Taking my DEQ exam in about 6 weeks and I'm honestly a little lost on how to structure the last stretch of prep. I've been working in environmental compliance for 3 years but the formal exam covers a lot of regulatory content I haven't touched since college. Anyone have a sense of how the questions break down between federal vs. state-specific regs?
I've been putting in about 2 hours a day on weeknights and 4-5 hours on weekends. My practice scores are sitting around 61-65% and I've heard you need at least 70% to pass, so I'm cutting it close. The Clean Water Act and RCRA sections feel solid but I'm really struggling with the air quality permitting content.
Has anyone used the official study guide versus third-party materials? I don't want to waste time on content that won't show up. Any advice on prioritizing the last few weeks would be huge.
I'd carve out a dedicated weekend to just do air quality questions back to back. That's what finally clicked it for me. Also make sure you know the NAAQS pollutants and their limits cold - those came up constantly on my exam.
I passed mine last fall with a 74% after about 8 weeks of prep. The air quality section tripped me up too - I'd spend at least 6-8 hours specifically on Title V permits and the PSD/NSR thresholds. They show up more than you'd think.

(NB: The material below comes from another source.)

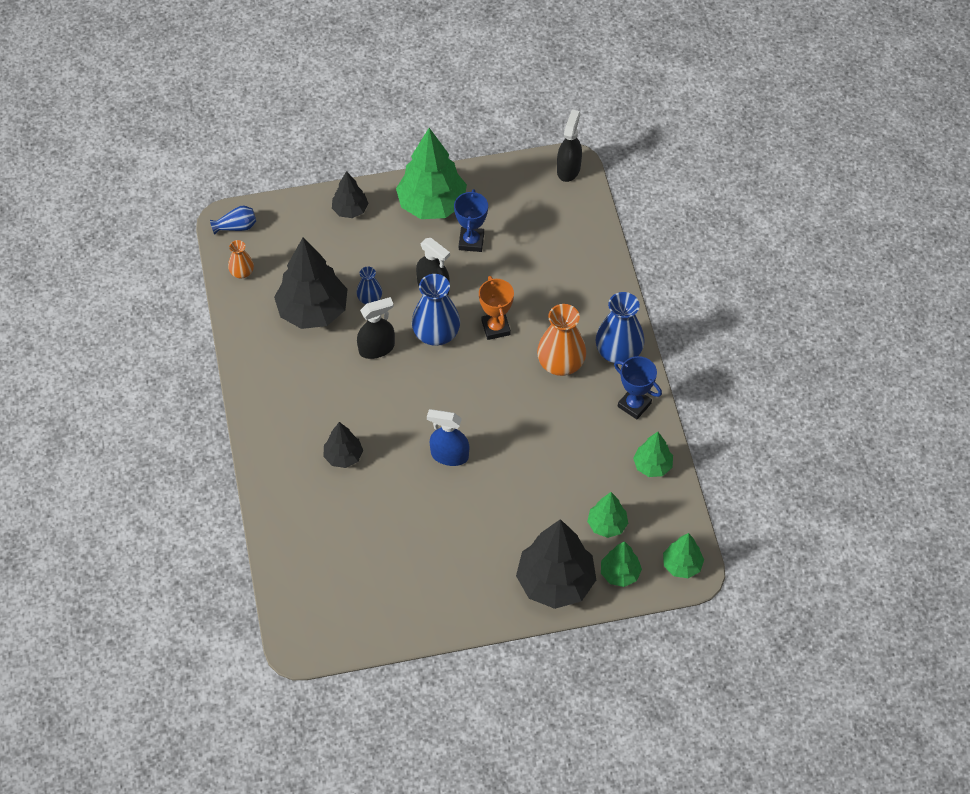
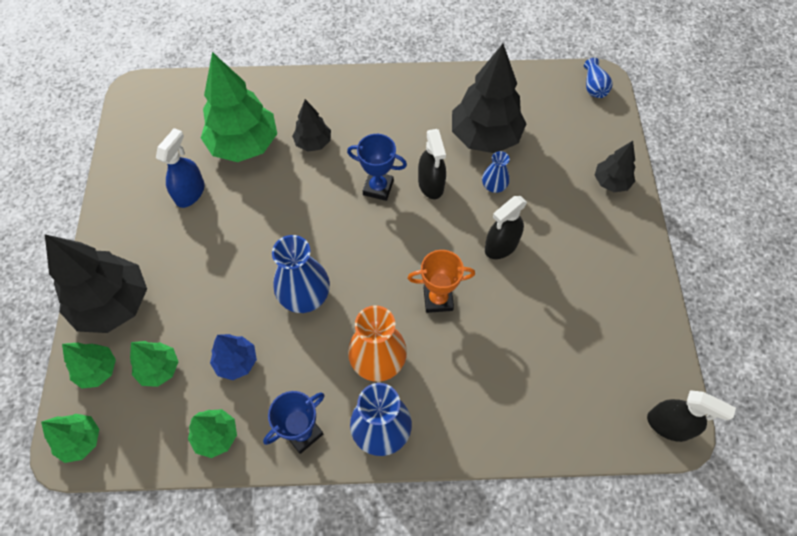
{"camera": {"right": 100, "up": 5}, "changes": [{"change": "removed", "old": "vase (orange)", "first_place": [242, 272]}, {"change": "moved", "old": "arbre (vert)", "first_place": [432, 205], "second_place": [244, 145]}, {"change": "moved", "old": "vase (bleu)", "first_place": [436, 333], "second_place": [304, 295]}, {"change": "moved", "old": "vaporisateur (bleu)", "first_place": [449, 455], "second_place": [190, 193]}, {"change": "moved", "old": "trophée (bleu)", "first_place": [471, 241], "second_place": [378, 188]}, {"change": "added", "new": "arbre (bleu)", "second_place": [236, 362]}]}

Practice tests were the most useful thing for me. Doing 20-30 questions a night and reviewing every wrong answer helped more than re-reading the material.
Don't stress too much about state-specific stuff unless you know which state's exam you're taking - some DEQ exams are state-administered and vary a lot. Federal baseline content like RCRA, CWA, and CAA is almost always fair game. 61-65% at 6 weeks out is workable.
The official prep materials are worth it for the question format even if some content feels dated. Third-party stuff can have errors, so double-check anything that seems off against the actual reg text before you internalize it.